In a pioneering study, Brown and colleagues found that a protein called bradykinin contributes to the blood pressure lowering effects of ACE inhibitors in humans. Her recent work has demonstrated that these medications stimulate the release of tissue plasminogen activator, an anti-clotting molecule, through bradykinin, and that this pathway is impaired in patients at risk for heart disease.
In addition to delineating the beneficial effects of ACE inhibitors, Brown, together with colleagues in the Department of Preventive Medicine, was the first to report that black Americans are at increased risk for angioedema or facial swelling while taking ACE inhibitors. This finding has impacted the development of new blood pressure medications (ACE/neutral endopeptidase inhibitors), which are even more likely to cause angioedema.
Brown and Laine Murphey, M.D., Ph.D., assistant professor of Medicine and Pharmacology, have also developed methods to measure bradykinin metabolism in humans, allowing researchers to explore the role of bradykinin in a range of diseases including diabetes and sepsis. Brown and colleagues determined that genetic variation in the angiotensin converting enzyme (ACE) gene increases bradykinin metabolism, which may explain why people with this variant have an increased risk of heart disease.

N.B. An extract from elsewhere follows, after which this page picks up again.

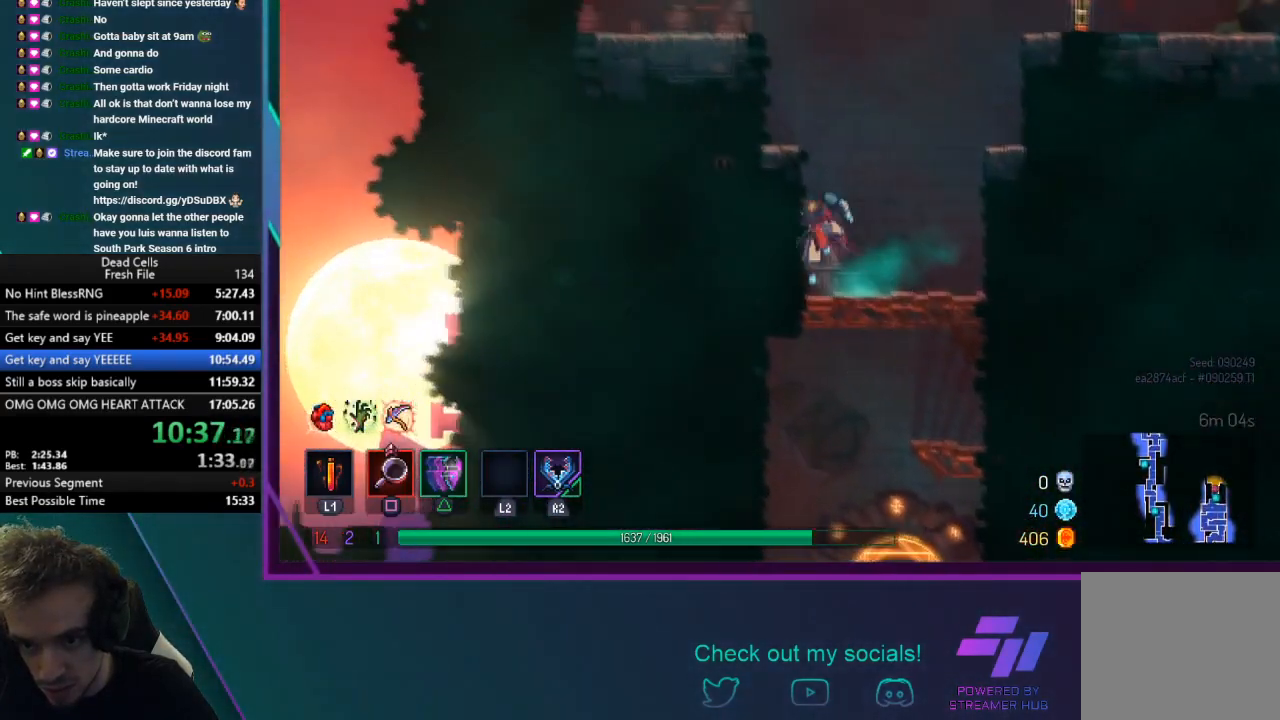
{"buttons": [], "left_stick": "left", "events": [[67, "CROSS", "down"], [234, "CROSS", "up"]]}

Currently, Brown's lab is exploring how aldosterone causes fibrosis and cardiovascular injury and determining the genetic factors that control tissue plasminogen activator release.
“We have expanded our work in looking at genetic animal models, which have allowed us to do experiments that one can't do in humans,” Brown said. “This chair will provide resources to help us develop this area.”
Although she is honored by the appointment, Brown recognizes that research accomplishments are a product of a large team of colleagues and collaborators.
“Although one person receives the recognition, it is shared by many people who've worked hard for many years,” Brown said.
Brown received her M.D. from Harvard University and came to Vanderbilt as an intern in Internal Medicine. After completing fellowship training in Clinical Pharmacology where she served as Hugh J. Morgan Chief Medical Resident, Brown joined the Vanderbilt faculty as assistant professor of Medicine and Pharmacology in 1992.
Williams joined the Harvard Medical School after internal medicine training to work with Fuller Albright at the Massachusetts General Hospital and quickly became one of America's leading endocrinologists. He wrote the classic textbook known as Williams' Textbook of Endocrinology, and subsequently left Harvard to form the first Department of Medicine at the University of Washington in Seattle where he had a distinguished career as an academician. He later helped found the Association of Professors of Medicine. Williams died unexpectedly in 1979 while en route to Philadelphia to care for one of his patients.